Now I will highlight my term, "decent". We have rejected some absolutely crud software. Demanding write access to the whole of c:, not allowing any option of where to install etc etc. Now I could have made these work but I wasn't likely to do that. As for saying that CC3 should magically be able to make any software work with out comprimising security.. Well anyone that can produce that will instantly get my money and eternal adoration.
Software vendors should produce decent software not piles of poo but hey, thats life. You may as well say that I should be able to buy a gallon of crude oil & stick it in my car. Should work, engine produces should make it so.
& while I am being picky & stroppy you do realise the term RM Luddite is an oxymoron? Be like having a Ford Pedestrian.
& WHY AM I STUCK ON CAR ANALOGIES!!!!!!?????
I have to go to my cupboard now
Ohhh and as for default security, I would agree with the bit over zealous.

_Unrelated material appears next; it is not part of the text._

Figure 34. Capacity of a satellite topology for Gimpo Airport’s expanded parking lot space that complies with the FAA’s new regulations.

As with any system though make sure you know what you are doing before you slacken security as you can't blame a system security if you told it to allow something. 5-6 years here without incident (touch wood).

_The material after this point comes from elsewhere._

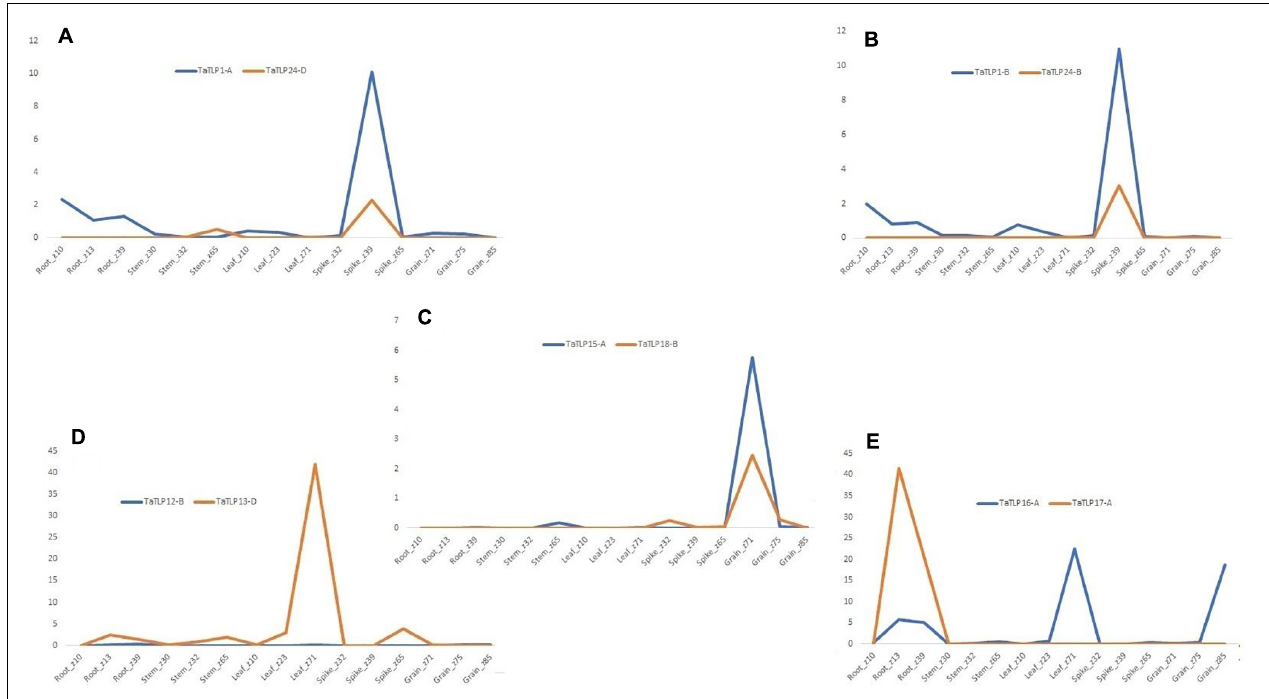
FIGURE 8 | Comparative expression analysis of duplicated gene pairs in T. aestivum . (A–E) Represent the comparative expression pattern of paralogous TaTLPs under various tissue and developmental stages. Based on their expression trend, TaTLPs are categorized into the retention of function (A–C) and pseudo functionalization types (D,E)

Last edited by TechMonkey; 21st January 2008 at 03:37 PM.
Many thanks for all the posts.
Out of the box CC3 is very secure. It can of course be made very insecure by inexperienced / bad managment... but that is the same with any system.
Edit - haha another car analogy
Thanks - I know very little about computers and don't understand a lot of what's in the above posts! However, there does seem to be general agreement that it's a secure system.

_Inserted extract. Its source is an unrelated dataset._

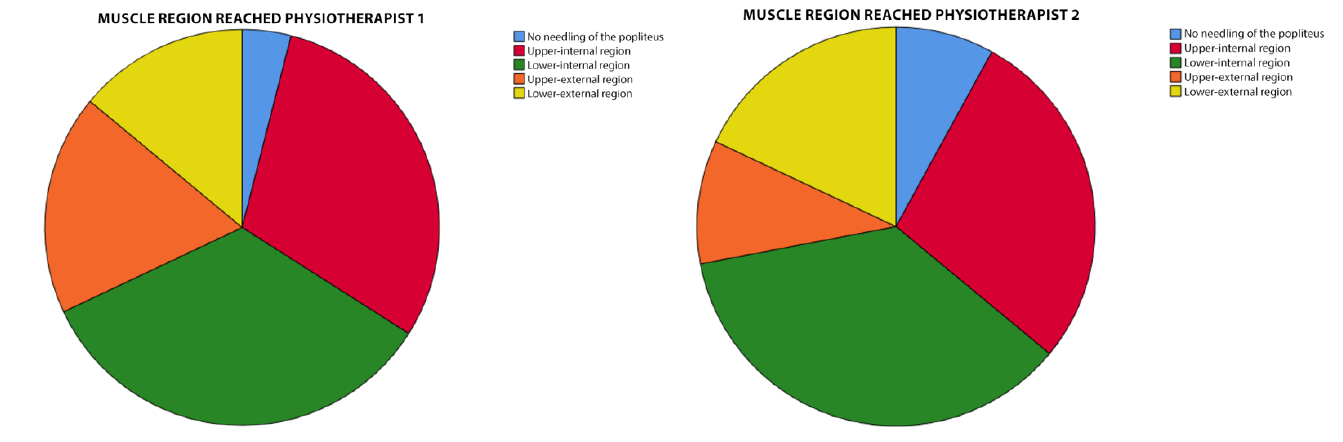
Figure 5. Sector diagram of the regions dotted by each therapist.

I think it really depends what form the "hack" took. There are entire forums on the net dedicated to "hacking" RM CC3 but it all depends how an individual school has it setup.
I personally don't think it is any more or less secure than a vanilla network....
Alice101 - all of us manage our networks with the intention of them being secure; whether they are CC3 or not.
If you have been browsing this board in the month you have been a member, you will also see that some of us (particularly those in secondary education) spend a significant amount of time bolting things down, because, no matter what is in place, the little dears will try to get round the network security to run their flash games, get on facebook, or whatever.
I am in no way implying that this is what you child has been doing; I'm just trying to explain why school IT staff can get uptight.
Do you know in what way your child is supposed to have endangered the school network? It may help us to help you.
The problem started when some spam emails were sent to the school from an external machine. The content was harmless. The school fears that if the child has access to its email via its website they will be able to get further into the system.
Did the spam emails originate from your child's email address? Have you seen full headers - proving what account they came from?
No - from another computer : I don't know how it was done. It was well over 2 yrs ago and the school ban is still running.
The strange thing, to me, is that the child is now allowed to access the school email from their own home computer - because the school is so inconvenienced by the ban. If it's ok to do this from home, why is it unsafe to do it within school? Is there any difference?
So 2 years ago, your child was banned from the school network due to spam emails that were sent to their school email address?
My son has rules in place in his home-school agreement saying that his schoool email is not to be used for any contact witht the outside world. It's a major disciplinary offence... maybe this is where the problem started?
At my school, we use RM's EasyMail which is not brilliant, but one thing I can do is set up quickly who the students are allowed to send and receive emails from. They are set at "Local and schools", so they can only send and receive emails between themselves and other .sch.uk email addresses. (I'm in the primary sector, so this is possibly overkill for secondary)
I would think that a lifetime ban at school seems a little silly, if the child has access from home. I would have thought that use only when the child could be supervised at school would have been more appropriate. I'm sure your school is aware of hacking via the internet! A carefully worded letter to the school governors may be in order.
I just checked the home-school agreement (secondary school) and there is no reference to emails specifically and to whom then can/cannot be sent.
Many thanks indeed.
Since it seems to be an e-mail issue the fact that is a CC3 network seems to be largely irelavent to me. I would have thought a letter sent to the head / bursar / network manager at the school requesting the ban to be reconsidered / lifted in light of the amount of time passed would be the best way forward.